Specific Aims: Aim 1: Define ganglioside heterogeneity in DMG to establish GD2/GD3 as a compelling target combination and define the basic biologic mechanisms driving GD2 heterogeneity. Our preliminary data indicate that GD2 is heterogeneously expressed in H3K27M-altered DMG and we previously reported on lower GD2 levels in H3wt tumors. I have found that GD3 is highly expressed in GD2-low tumors and hypothesize that co-targeting of GD2 and GD3 can efficiently target all tumor cells. We will further study GD2 and GD3 co-expression on a larger panel of primary samples, utilizing specially developed IHC and flow cytometry I developed. We will also perform spatial transcriptomics to reveal underlying biologic factors. 

Aim 2: Develop bispecific CAR T cells that efficiently co-target GD2 and GD3 in DMG. I have already developed a proof-of-concept CAR construct that effectively eliminates both GD2 and GD3-expressing cells in vitro. I will optimize the GD2-GD3 bispecific CAR construct and demonstrate efficacy and safety in xenograft models of DMG. 
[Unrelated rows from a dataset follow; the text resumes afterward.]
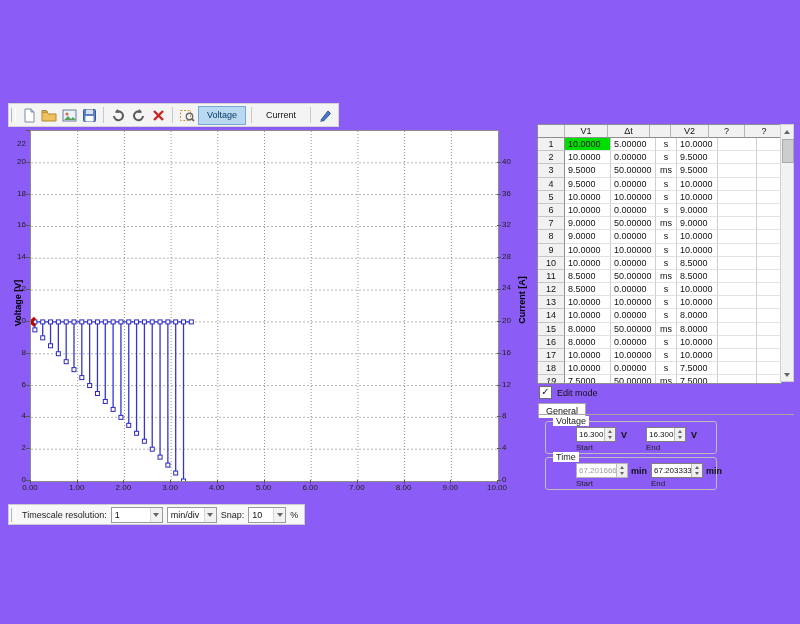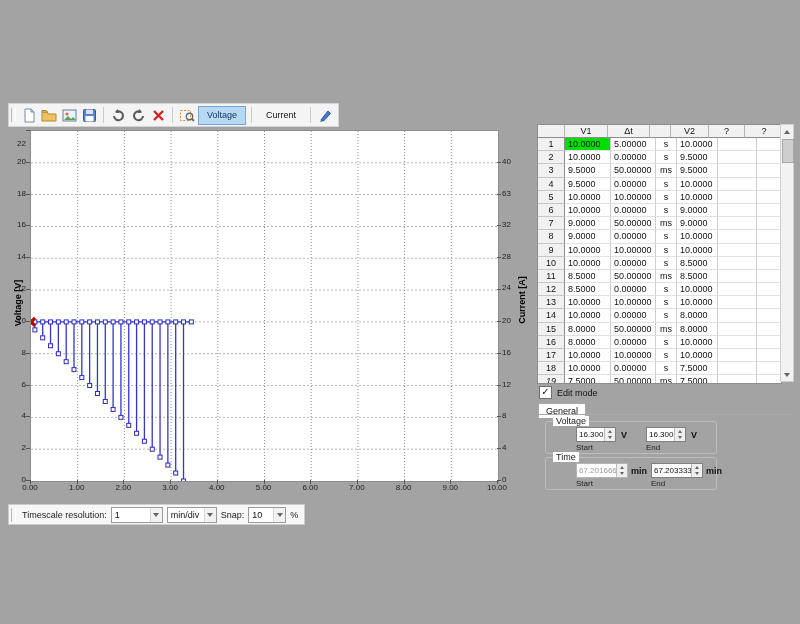--- a/index.html
+++ b/index.html
@@ -1,16 +1,16 @@
 <!DOCTYPE html>
 <html><head>
 <meta charset="utf-8">
 <style>
   html,body{margin:0;padding:0;background:#fff;}
-  #screen{position:relative;width:800px;height:624px;background:#a3a3a3;overflow:hidden;
+  #screen{position:relative;width:800px;height:624px;background:#8b5cf6;overflow:hidden;
           font-family:"Liberation Sans","DejaVu Sans",sans-serif;color:#111;}
   .abs{position:absolute;}
 
   
   #top-toolbar{left:8px;top:103px;height:22px;display:flex;align-items:center;gap:2px;
                background:#f4f4f4;border:1px solid #d4d4d4;padding:0 4px 0 2px;}
   .grip{width:3px;height:14px;border-left:1px solid #b8b8b8;border-right:1px solid #ffffff;margin-right:2px;}
   .tbtn{width:18px;height:18px;display:flex;align-items:center;justify-content:center;}
   .tsep{width:1px;height:16px;background:#c9c9c9;margin:0 3px;}
   .mode-btn{height:17px;padding:0 8px;font-size:9px;display:flex;align-items:center;border:1px solid transparent;}
@@ -567,21 +567,21 @@
     <div class="abs ytickR" style="left:502px;top:347.72727272727275px;">16</div>
     <div class="abs tickmark" style="left:497px;top:352.72727272727275px;width:4px;height:1px;"></div>
     <div class="abs ytickR" style="left:502px;top:315.9090909090909px;">20</div>
     <div class="abs tickmark" style="left:497px;top:320.9090909090909px;width:4px;height:1px;"></div>
     <div class="abs ytickR" style="left:502px;top:283px;">24</div>
     <div class="abs tickmark" style="left:497px;top:289.0909090909091px;width:4px;height:1px;"></div>
     <div class="abs ytickR" style="left:502px;top:252.27272727272725px;">28</div>
     <div class="abs tickmark" style="left:497px;top:257.27272727272725px;width:4px;height:1px;"></div>
     <div class="abs ytickR" style="left:502px;top:220.45454545454547px;">32</div>
     <div class="abs tickmark" style="left:497px;top:225.45454545454547px;width:4px;height:1px;"></div>
-    <div class="abs ytickR" style="left:502px;top:188.63636363636363px;">63</div>
+    <div class="abs ytickR" style="left:502px;top:188.63636363636363px;">36</div>
     <div class="abs tickmark" style="left:497px;top:193.63636363636363px;width:4px;height:1px;"></div>
     <div class="abs ytickR" style="left:502px;top:156.8181818181818px;">40</div>
     <div class="abs tickmark" style="left:497px;top:161.8181818181818px;width:4px;height:1px;"></div>
     <div class="abs xtick" style="left:15px;top:483px;">0.00</div>
     <div class="abs tickmark" style="left:30px;top:480px;width:1px;height:4px;"></div>
     <div class="abs xtick" style="left:61.7px;top:483px;">1.00</div>
     <div class="abs tickmark" style="left:76.7px;top:480px;width:1px;height:4px;"></div>
     <div class="abs xtick" style="left:108.4px;top:483px;">2.00</div>
     <div class="abs tickmark" style="left:123.4px;top:480px;width:1px;height:4px;"></div>
     <div class="abs xtick" style="left:155.10000000000002px;top:483px;">3.00</div>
Significance: This study draws on the combined expertise of the Majzner and Filbin Laboratories in both cancer immunotherapy and DMG tumor biology, respectively, which uniquely positions us to carry out this proposal. Our laboratory is currently embarking on a new GD2 CAR T cell trial in DMG. This trial utilizes a novel signaling chassis meant to overcome limitations of T cell exhaustion that contribute to poor persistence, which patients with heterogeneous GD2 are unlikely to benefit from. The results of my study will instead credential co-targeting of GD2 and GD3 with CAR T cells to extend the benefit of GD2 CAR T cells to patients whose tumors do not express high GD2, which we will similarly aim to translate into clinical trials.